Memories: The Long Arm of the Writer

A long time ago, I read an article where the writer suggested that Hemingway killed himself not because of his depression, but because of the treatment for his depression. The suggestion was that the electroshock had erased a good deal of Hemingway’s memory, and that a writer without memories is not a writer—and that that loss provoked Hemingway’s hand. However, much information has come out regarding his long-deteriorating mental and physical state prior to his suicide, and the loss-of-memory issue might have only played a minor part, if any.

The reason I bring that up is because I was down in Southern California this past weekend, spending some time with my mother to honor what would have been my father’s 94th birthday, his first birthday after his recent death. We went out to the graveside and saw the stone for the first time. My mother, in her natively collected and humorous way, remarked that it was a little odd to see her own name on the stone, which awaits what I hope is a long time to make claim to its inscription.

During the visit, my mother, sister and I shared memories of my father, a couple of which were new to me. That conversation in turn pushed me to rummage through my memory attic, blowing the dust off some crusted considerations of my boyhood long ago. It struck me that I hadn’t made good use of some of the eccentric characters I’ve known over time, many of whom are easy subjects for the kind of tales that evoke a “No way! That couldn’t have happened!” response from astonished or amused listeners.

Memories Are Writers’ Clay
It’s clear to me that most lives, whether you were raised in a dusty Ethiopian village of 100 souls or born to a gilded Manhattan penthouse, are suffused with character and incident that could fill books, if you selectively shaped the telling. And that working of the clay of character or incident needn’t be exclusive to fiction’s floor—the mad workings of the human animal are prime frameworks for engaging essays as well. (Note that libel issues can sometimes constrain a telling, though with the right makeup and hat, you can hide your pawn in plain sight on the narrative chessboard.)

I’ve seen enough peculiar and striking expression of the vagaries of our species to fill the memory banks—I’m going to start withdrawing some so the investment pays off. Poke around in your skull a bit, look at some old photographs, ask a relative about the time your great-aunt poured a drink on Maurice Chevalier’s head at a dinner party. Memories are material from which writers weave.

Bonus Bloggishness
I wrote a post of copyediting tips for the Men with Pens site last Friday. Putting the post together was fun, but it was more fun yet fielding the comments. Check it out.

How to Write an Object Poem (with Tears)

I belong to a fun writer’s site, The Write-Brained Network. There are all kinds of writers, all kinds of writing issues discussed, and occasional informal contests on the site. A recent one was to write an “object” poem, using this assignment: “Discuss how objects have lives and that they are often markers in our lives that help us recognize where we’ve been. They contain a special luminescence, connecting our past to our present.”

**EXERCISE REQUIREMENTS**.
1. Extract the stretch of the memories blog post above from "I’ve seen enough" through "which writers weave.".
2. According to the memories blog post, what birthday would the writer's father have reached on the weekend of the visit?
3. Condense the paragraph of the memories blog post that begins "During the visit, my mother, sister and I" into a shorter version that keeps its main facts.

**DATA EXTRACTS**.

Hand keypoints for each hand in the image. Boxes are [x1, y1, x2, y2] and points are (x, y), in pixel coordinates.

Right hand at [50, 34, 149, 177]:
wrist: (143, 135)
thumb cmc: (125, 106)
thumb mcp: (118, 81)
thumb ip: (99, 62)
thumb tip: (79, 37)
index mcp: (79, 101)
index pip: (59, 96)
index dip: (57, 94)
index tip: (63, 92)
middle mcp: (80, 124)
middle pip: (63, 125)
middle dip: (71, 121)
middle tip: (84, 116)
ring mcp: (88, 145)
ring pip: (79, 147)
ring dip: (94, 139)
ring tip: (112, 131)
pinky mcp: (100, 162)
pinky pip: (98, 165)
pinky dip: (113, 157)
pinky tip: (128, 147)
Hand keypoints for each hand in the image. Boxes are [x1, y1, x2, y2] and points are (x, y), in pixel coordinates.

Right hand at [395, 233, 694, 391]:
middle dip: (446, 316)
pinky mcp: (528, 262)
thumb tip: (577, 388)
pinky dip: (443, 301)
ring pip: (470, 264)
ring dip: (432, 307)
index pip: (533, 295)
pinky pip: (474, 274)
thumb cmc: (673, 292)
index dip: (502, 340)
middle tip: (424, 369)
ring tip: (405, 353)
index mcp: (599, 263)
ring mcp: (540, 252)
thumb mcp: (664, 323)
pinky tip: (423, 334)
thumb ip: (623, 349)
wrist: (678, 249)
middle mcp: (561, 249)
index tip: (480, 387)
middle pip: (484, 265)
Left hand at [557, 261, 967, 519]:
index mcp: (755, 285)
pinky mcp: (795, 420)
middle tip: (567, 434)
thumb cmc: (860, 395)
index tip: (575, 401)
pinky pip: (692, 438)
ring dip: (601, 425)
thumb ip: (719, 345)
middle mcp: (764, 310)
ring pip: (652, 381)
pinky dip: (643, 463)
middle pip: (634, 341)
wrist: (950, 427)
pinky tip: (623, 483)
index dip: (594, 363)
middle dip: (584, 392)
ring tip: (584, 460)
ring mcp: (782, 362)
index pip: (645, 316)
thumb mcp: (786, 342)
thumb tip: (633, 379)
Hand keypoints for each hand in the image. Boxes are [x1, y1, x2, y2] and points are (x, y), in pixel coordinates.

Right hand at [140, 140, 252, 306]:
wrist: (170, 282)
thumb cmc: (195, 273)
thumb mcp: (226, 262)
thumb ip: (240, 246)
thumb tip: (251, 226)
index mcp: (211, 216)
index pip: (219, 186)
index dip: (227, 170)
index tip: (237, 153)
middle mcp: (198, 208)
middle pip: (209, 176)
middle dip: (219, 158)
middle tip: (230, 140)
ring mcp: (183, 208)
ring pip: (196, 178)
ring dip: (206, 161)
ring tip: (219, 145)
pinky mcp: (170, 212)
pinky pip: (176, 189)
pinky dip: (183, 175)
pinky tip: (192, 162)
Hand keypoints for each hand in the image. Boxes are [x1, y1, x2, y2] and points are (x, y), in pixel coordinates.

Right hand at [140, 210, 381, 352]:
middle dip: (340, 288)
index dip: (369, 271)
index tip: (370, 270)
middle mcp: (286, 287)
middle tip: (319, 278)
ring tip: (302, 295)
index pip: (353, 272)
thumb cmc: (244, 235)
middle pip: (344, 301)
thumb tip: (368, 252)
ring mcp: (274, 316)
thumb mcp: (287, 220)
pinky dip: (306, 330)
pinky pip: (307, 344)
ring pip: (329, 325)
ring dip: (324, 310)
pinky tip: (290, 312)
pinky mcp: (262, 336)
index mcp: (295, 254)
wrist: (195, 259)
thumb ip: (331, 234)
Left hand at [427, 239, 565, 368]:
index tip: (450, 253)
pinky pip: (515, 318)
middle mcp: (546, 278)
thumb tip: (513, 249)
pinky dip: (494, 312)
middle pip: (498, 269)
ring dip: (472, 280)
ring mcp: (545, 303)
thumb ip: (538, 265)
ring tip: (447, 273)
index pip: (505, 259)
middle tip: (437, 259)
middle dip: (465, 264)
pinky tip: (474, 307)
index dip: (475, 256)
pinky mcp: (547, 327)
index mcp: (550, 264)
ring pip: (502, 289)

**RESPONSE LIST**.
1.
I’ve seen enough peculiar and striking expression of the vagaries of our species to fill the memory banks—I’m going to start withdrawing some so the investment pays off. Poke around in your skull a bit, look at some old photographs, ask a relative about the time your great-aunt poured a drink on Maurice Chevalier’s head at a dinner party. Memories are material from which writers weave.

2. His 94th birthday.

3. During the visit, my mother, sister and I swapped memories of my father, including a couple I hadn't heard before. That led me to dig through old memories of my boyhood. I realized I hadn't made good use of the eccentric characters I've known, many of whom would suit tales that leave listeners astonished or amused.